Guest post by Jacky Sutton
On January 22nd 2013, the long-running campaign against the draft Iraqi Cyber Crimes law finally bore fruit: the Iraqi Speaker of the House approved a request to the Parliamentary Committee for Media and Culture to permanently revoke the proposed legislation.
The decision is a victory for Iraqi civil society activists following months of public protests and intense negotiations with policymakers.
The draft Cyber Crime law, along with the ratified Journalist’s Rights Law, and the proposed Freedom of Expression and Association Law and Political Parties Law, together formed what the Center for Law and Democracy characterized in a 2011 report [PDF] as “an increasingly repressive legal net.”
In August 2011, the Iraqi Parliament passed the Journalists’ Rights Law (formerly the draft Journalists’ Protection Law), which imposed restrictions on who could be considered a journalist. Its passage was seen as both a blow to Iraq’s emerging independent media, and an indication that the country’s nascent civil society was too fractured to be effective in the face of political opportunism, corruption, and intimidation.
However, two year-long battle against the Orwellian Journalists’ Law had provided valuable lessons learned. The very title, “Journalists’ Protection Law,” was intended to give the impression this was a progressive piece of legislation that would provide invaluable support to Iraq’s nascent and beleagured independent media sector.
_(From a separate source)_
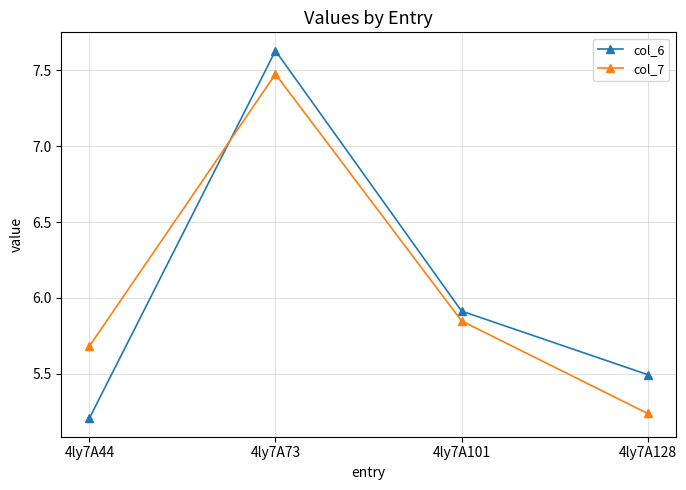

At which label does col_6 reach its peak?

4ly7A73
When the Cyber Crimes Law emerged, Iraqis knew to look beyond ‘cyber crimes’ to understand the human rights implications of the proposed legislation.
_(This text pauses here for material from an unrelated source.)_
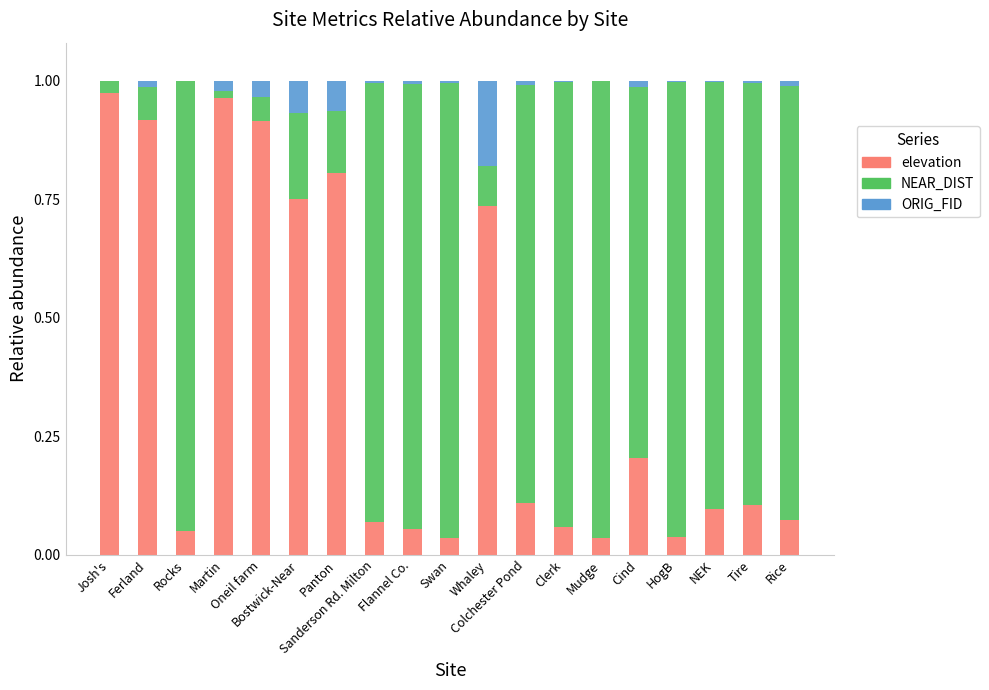

What is the sum of all elevation values?

7.0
The draft Cyber Crimes Law first surfaced in mid-2011: although its provenance remains uncertain, it was believed to have been drafted by the Prime Minister’s Office. It was leaked while in draft form and translated into English by IREX, an international media freedom NGO, and distributed to local and international organizations for further scrutiny and analysis.
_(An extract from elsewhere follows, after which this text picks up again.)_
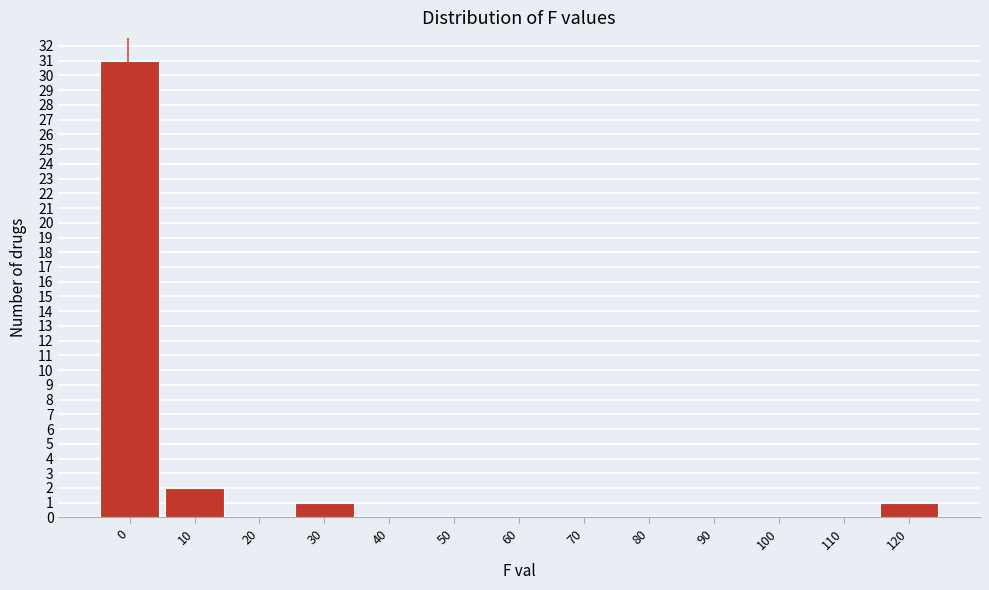

Reading right to left, extract all data points from this chart.

120=1	110=0	100=0	90=0	80=0	70=0	60=0	50=0	40=0	30=1	20=0	10=2	0=31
By late 2012 the draft had been denounced by at least 44 international advocacy organizations and was the subject of detailed reports by the Center for Law and Democracy [PDF], Access Now [PDF], Human Rights Watch, Article 19 [PDF], the Committee to Protect Journalists and Reporters sans Frontiers. Inside the country courageous individuals and NGOs such as the Iraqi Network for Social Media and the Society for Defending Press Freedom campaigned tirelessly through a mixture of blogs, reports, educational seminars and meetings.
Those who supported the law argued that it provided protection against terrorism and fraud, although existing laws (not tied to technology) already provide adequate sanctioning powers. Others argued for protection against irreligion and pornography. And yet others just followed a party line.
In fact, the law was technically flawed and was described as more theatre than policy. Under the draft law, ‘misrepresentation’ in the form of pseudonyms was forbidden; had the law been passed, it would have criminalized an entire generation in a country where almost everyone uses pseudonymous email accounts. and this form of electronic misrepresentation was forbidden under the draft law. Under Article 3, the law further criminalized using a computer to commit crimes against the country’s “unity,” “politics,” and “interests.” There are more than 2.6 million Facebook users in Iraq and many sites are used for local campaigns and political forums–all speech potentially criminal under the draft law.
The withdrawal of this law is a major success, but freedom of expression and conscience in Iraq is far from guaranteed. The next step is for civil society to campaign for a right to information law, in order to guarantee Iraqi citizens have access to critical information about their elected officials, governance, and national resources. Civil society and media organizations should press for the Parliament to rescind the Journalists’ Rights Law, revoke the draft Freedom of Expression and Association Law, and redraft the draft Political Parties Law.
This week’s victory is an indication that Iraq’s young people will be a force for change in the region. Tech-savvy and angry, they are tired of empty promises and venal politicians: with three elections on the horizon over the next 12 months Iraq’s increasingly forceful digital space is set to be an interesting and vibrant venue for change.
Jacky Sutton is a ICT law and development expert. She spent 10 years in Iraq working with UNDP and IREX on media development, and through IREX was engaged in the fight against the Iraqi Cybercrime Bill. She is currently working with the Iraqi election commission to promote transparency and accountability in electoral processes.